In deze tijd is een boek in de meeste gevallen een niet heel erg luxe uitgevallen offset-product waarvan er op goed geluk een paar duizend op de markt komen. Als het meezit, wordt er bijgedrukt. Als het niet meezit, wordt een groot deel van de oplage doorgedraaid. Het drukken van het boek kost niet veel en de meeste boeken zien er, door de verbeterde technieken, meestal toch redelijk goed uit. Redelijk goed inderdaad, en ze lijken bijna allemaal op elkaar. Het wordt steeds moeilijker om boeken op afstand te herkennen.

De ramsj is hierdoor nagenoeg verdwenen. Het boek is er of het boek is er niet; het geheime leven van boeken die nu verschijnen wordt bij voorbaat afgesneden door de lage oplagecijfers en de snelle doorlooptijd (gevolgd door destructie).
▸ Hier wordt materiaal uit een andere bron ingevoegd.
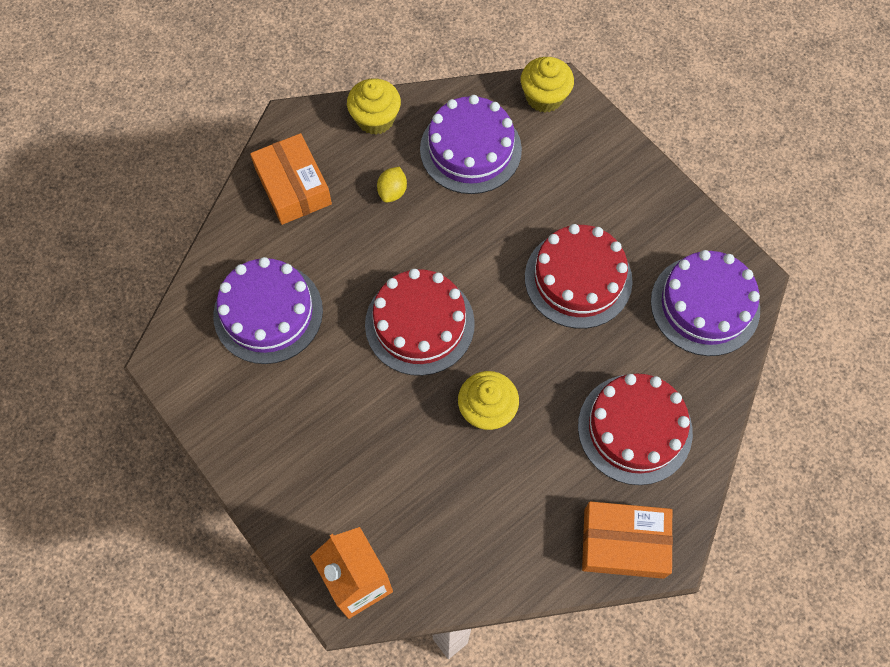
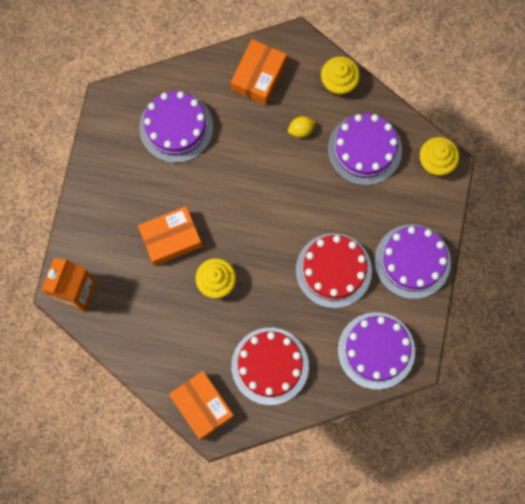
camera: 50 degrees right, 10 degrees up
(391, 419) = (171, 238): none -> orange box
(419, 324) = (235, 209): red cake -> none
(633, 196) = (412, 261): none -> purple cake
De zeldzaamheid van het boek zit er tegenwoordig van het begin ingebakken – en betekent daarom niets meer. Boeken zijn niet zozeer een massaproduct geworden, ze zijn exclusieve producten die met methoden die aan massaproductie gelieerd zijn worden vervaardigd. Het exclusieve en het massale versterken elkaar in: een boek is iets geworden dat kosten mag wat de gek ervoor geeft (en die gek geeft dat bedrag wel).

Het paradoxale is dat de verhalen die C.J. Aarts in Boekenjacht bundelt, gaan over zijn jaren als uitgever en boekenverzamelaar. Zijn voorkeuren bewegen zich richting het boek met een beetje een shabby voorkomen – Aarts verzamelt Bruine Beertjes, heeft weinig op met officieel heel erg ‘hoge literatuur’, maakt flauwe grappen, is niet bang om mensen onder een (doorzichtige) schuilnaam op te laten treden, kortom: Aarts is een schrijver die nog steeds een beetje thuishoort in de stencil-wereld. Zijn voorkeuren hebben de kleur en het karakter van de boeken die hij uitgaf.

Ondertussen staan die verhalen in een heel luxe uitgegeven boek. De vormgeving van Huug Schipper, de tekst- en beeldredactie, de keuze van het papier, de geweldige band, het fantastische bindwerk: alles geeft je het idee een fetisj in handen te hebben, een fetisj dat iets heel exclusiefs en verfijnds lijkt te bevatten. De onderwerpen die Aarts aansnijdt en de toon die hij aanslaat doorkruisen dat idee – om het in één moeite door te versterken.

Het ware subversieve boek van nu is een boek als Boekenjacht. Hoe het kan dat het maar 35 euro kost, is onbegrijpelijk en passend. Misschien is de uitgeefgeest waarvan Aarts getuigde ook in uitgever Frank van den Ingh van Fragment gevaren, maar hij kiest dan voor de uitvoeringswijze die in 2020 iets tegendraads’ heeft. Exclusief drukwerk is het nieuwe stencilwerk. Exclusief drukwerk is opzettelijk elitair en daarom tegen de tijdgeest. Want de liefde voor boeken is nooit mainstream en altijd een beetje gevaarlijk. En nog steeds vooral geschikt voor enkle fijne luiden.